By the time Jewish homes are burned, the foundation was already laid.


By the time the world says “We didn’t know,” they’ve known for years.


It always starts small. Language. Excuses. Tolerance of intolerance.


In 1930s Germany, no one saw Auschwitz on the horizon. They just saw Jews being blamed for inflation. For “immorality.” For losing the war. And they nodded.


Today, it’s not ovens—it’s harassment. Bans. Censorship. Social exile. But the arc is the same.

And the silence is familiar.


YOU DON’T HAVE TO BE JEWISH TO STAND UP

Some people think this is a Jewish problem. That Jews need to fight antisemitism on their own. That if you’re not Jewish, it’s not your fight.


That’s garbage.


Antisemitism is a litmus test for the health of a society. The moment Jews become targets, it means reason is dying and tribalism is winning.


  • When Jews are scapegoated, speech is next.
  • When Jews are threatened, law becomes optional.
  • When Jews are dehumanized, you’re next in line.


The world didn’t just lose six million Jews in the Holocaust.

It lost its soul.


Don’t let it happen again while you scroll past it.


“NEVER AGAIN” MEANS NOW

The slogan “Never Again” doesn’t mean anything if it’s not tied to action. It’s not a bumper sticker. It’s not a hashtag. It’s a call to remember—and respond..


We’ve been here before:

  • A crisis.
  • A scapegoat.
  • A shrug from the elite.
  • And a population that’s too distracted, divided, or tired to care.


You think America is immune?


Germany was educated. Wealthy. Cultured.


And they burned books. And they built camps. And they blamed the Jews for everything.

If we don't learn from it—not just intellectually, but morally—we will repeat it.


The only thing different now is the tools. The hate spreads faster. The mobs are global. The slogans sound smarter.


But the outcome is the same:

Dehumanize. Destroy. Deny.


We either stop this now—or history starts again.


CONCLUSION: WHICH SIDE OF HISTORY ARE YOU ON?

There are moments in history when neutrality is betrayal.


This is one of them.


If you’re silent while antisemitism festers in your institutions, your parties, your movements—you are helping it grow.

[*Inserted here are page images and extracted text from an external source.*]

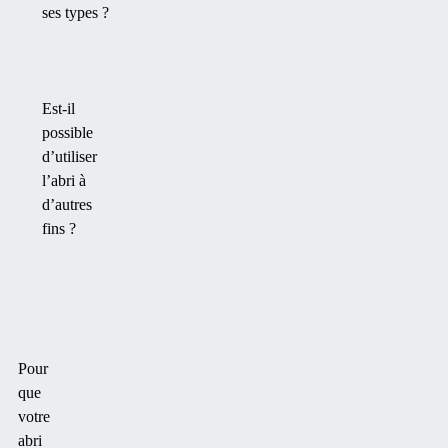
ses types ?
Est-il
possible
d’utiliser
l’abri à
d’autres
fins ?
Pour
que
votre
abri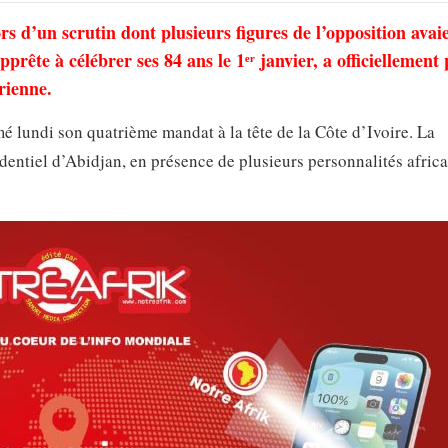
rs d’un scrutin dont plusieurs figures de l’opposition avaie
apprête à célébrer ses 84 ans le 1ᵉʳ janvier, a officiellement
rienne.
é lundi son quatrième mandat à la tête de la Côte d’Ivoire. La
dentiel d’Abidjan, en présence de plusieurs personnalités africa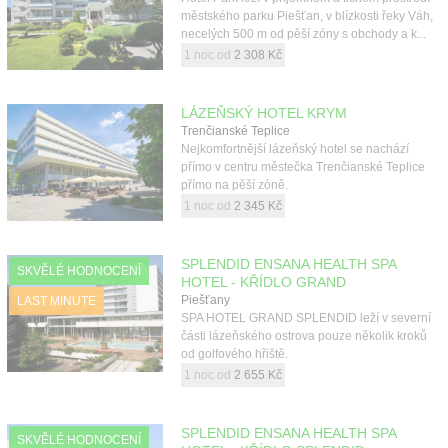
městského parku Piešťan, v blízkosti řeky Váh,
necelých 500 m od pěší zóny s obchody a k...
1 noc od
2 308 Kč
LÁZEŇSKÝ HOTEL KRYM
Trenčianské Teplice
Nejkomfortnější lázeňský hotel se nachází
přímo v centru městečka Trenčianské Teplice
přímo na pěší zóně.
1 noc od
2 345 Kč
SPLENDID ENSANA HEALTH SPA
SKVĚLÉ HODNOCENÍ
HOTEL - KŘÍDLO GRAND
Piešťany
LAST MINUTE
SPA HOTEL GRAND SPLENDID leží v severní
části lázeňského ostrova pouze několik kroků
od golfového hřiště.
1 noc od
2 655 Kč
SPLENDID ENSANA HEALTH SPA
SKVĚLÉ HODNOCENÍ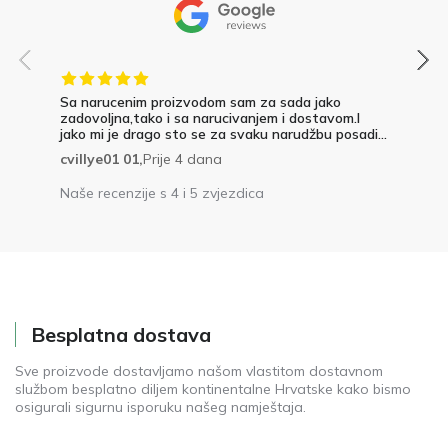
Sa narucenim proizvodom sam za sada jako
zadovoljna,tako i sa narucivanjem i dostavom.I
jako mi je drago sto se za svaku narudžbu posadi...
cvillye01 01,
Prije 4 dana
Naše recenzije s 4 i 5 zvjezdica
Besplatna dostava
Sve proizvode dostavljamo našom vlastitom dostavnom
službom besplatno diljem kontinentalne Hrvatske kako bismo
osigurali sigurnu isporuku našeg namještaja.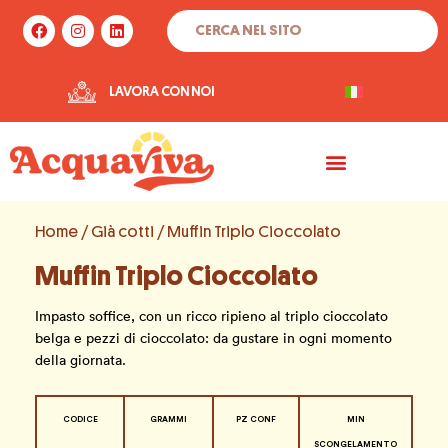
Vai
Cerca
F
I
L
al
a
n
i
c
s
n
contenuto
e
t
k
b
a
e
LAVORA CON NOI
o
g
d
o
r
i
k
a
n
m
Home
/
Già cotti
/ Muffin Triplo Cioccolato
Muffin Triplo Cioccolato
Impasto soffice, con un ricco ripieno al triplo cioccolato
belga e pezzi di cioccolato: da gustare in ogni momento
della giornata.
CODICE
GRAMMI
PZ CONF
MIN
SCONGELAMENTO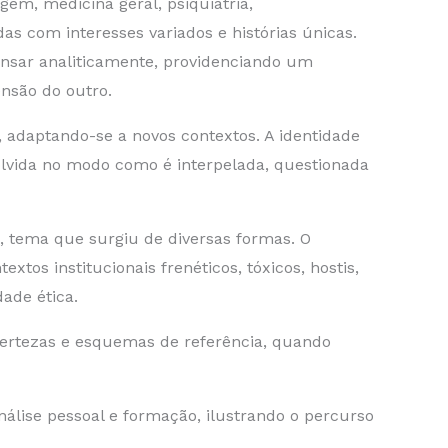
gem, medicina geral, psiquiatria,
das com interesses variados e histórias únicas.
ensar analiticamente, providenciando um
nsão do outro.
daptando-se a novos contextos. A identidade
lvida no modo como é interpelada, questionada
s, tema que surgiu de diversas formas. O
xtos institucionais frenéticos, tóxicos, hostis,
ade ética.
certezas e esquemas de referência, quando
nálise pessoal e formação, ilustrando o percurso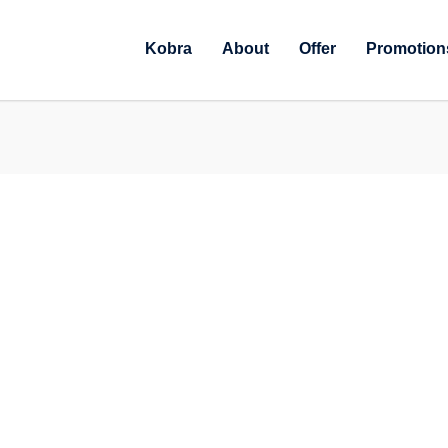
Kobra
About
Offer
Promotion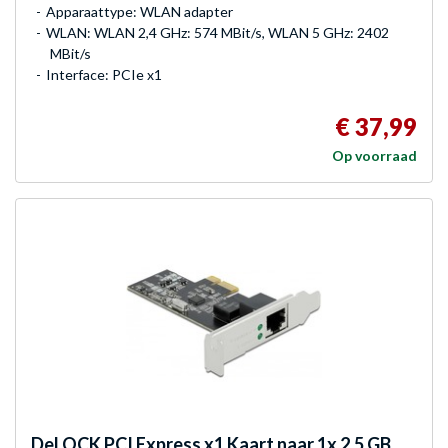
Apparaattype: WLAN adapter
WLAN: WLAN 2,4 GHz: 574 MBit/s, WLAN 5 GHz: 2402
MBit/s
Interface: PCIe x1
€ 37,99
Op voorraad
DeLOCK
PCI Express x1 Kaart naar 1x 2,5 GB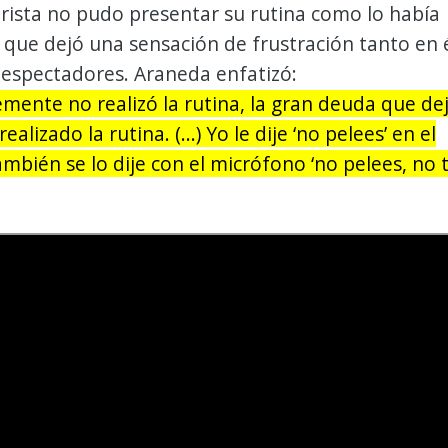
rista no pudo presentar su rutina como lo había
 que dejó una sensación de frustración tanto en 
 espectadores. Araneda enfatizó:
ente no realizó la rutina, la gran deuda que de
ealizado la rutina. (...) Yo le dije ‘no pelees’ en el
ambién se lo dije con el micrófono ‘no pelees, no 
.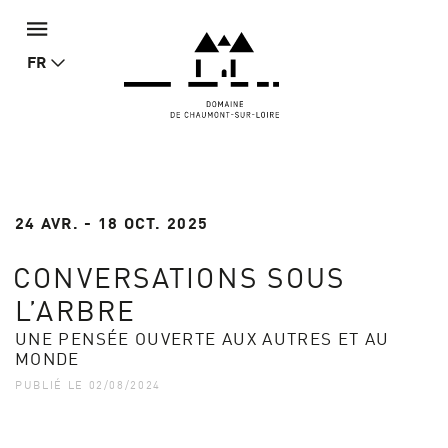
FR
24 AVR. - 18 OCT. 2025
CONVERSATIONS SOUS
L’ARBRE
UNE PENSÉE OUVERTE AUX AUTRES ET AU
MONDE
PUBLIÉ LE 02/08/2024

If you’re “not sure” whether calling for the destruction of Israel counts as hate speech, you’re already on the wrong side.


And if you’re Jewish, and you feel tired, afraid, or abandoned—you’re not crazy.

You’re just paying attention.


The rest of us need to catch up. Fast.


Because “Never Again” isn’t just a memorial.


It’s a warning label.


References

Bauer, Y. (2001). Rethinking the Holocaust. Yale University Press.

Browning, C. R. (1992). Ordinary Men: Reserve Police Battalion 101 and the Final Solution in Poland. HarperCollins.

Cesarani, D. (2016). Final Solution: The Fate of the Jews 1933–1949. St. Martin’s Press.

Friedländer, S. (2009). Nazi Germany and the Jews, 1933–1945: Abridged Edition. Harper Perennial.

Goldhagen, D. J. (1996). Hitler’s Willing Executioners: Ordinary Germans and the Holocaust. Knopf.

Kershaw, I. (2000). Hitler, 1889–1936: Hubris & Hitler, 1936–1945: Nemesis. W. W. Norton & Company.

Lipstadt, D. E. (2019). Antisemitism: Here and Now. Schocken Books.

Rosenfeld, A. H. (Ed.). (2013). Resurgent Antisemitism: Global Perspectives. Indiana University Press.

Snyder, T. (2015). Black Earth: The Holocaust as History and Warning. Tim Duggan Books.

United States Holocaust Memorial Museum. (n.d.). Antisemitism: From Its Origins to the Present. https://www.ushmm.org/antisemitism

Anti-Defamation League (ADL). (2024). Audit of Antisemitic Incidents: 2023. https://www.adl.org/resources/report/audit-antisemitic-incidents-2023

Pew Research Center. (2021). Jewish Americans in 2020. https://www.pewresearch.org/religion/2021/05/11/jewish-americans-in-2020/


Disclaimer:
This blog reflects the author’s personal views and opinions and is protected under the principles of free expression and academic freedom. The author does not claim to speak on behalf of any institution or employer. All references to individuals, events, or groups are presented for the purpose of analysis and commentary. Readers are encouraged to engage critically and form their own conclusions.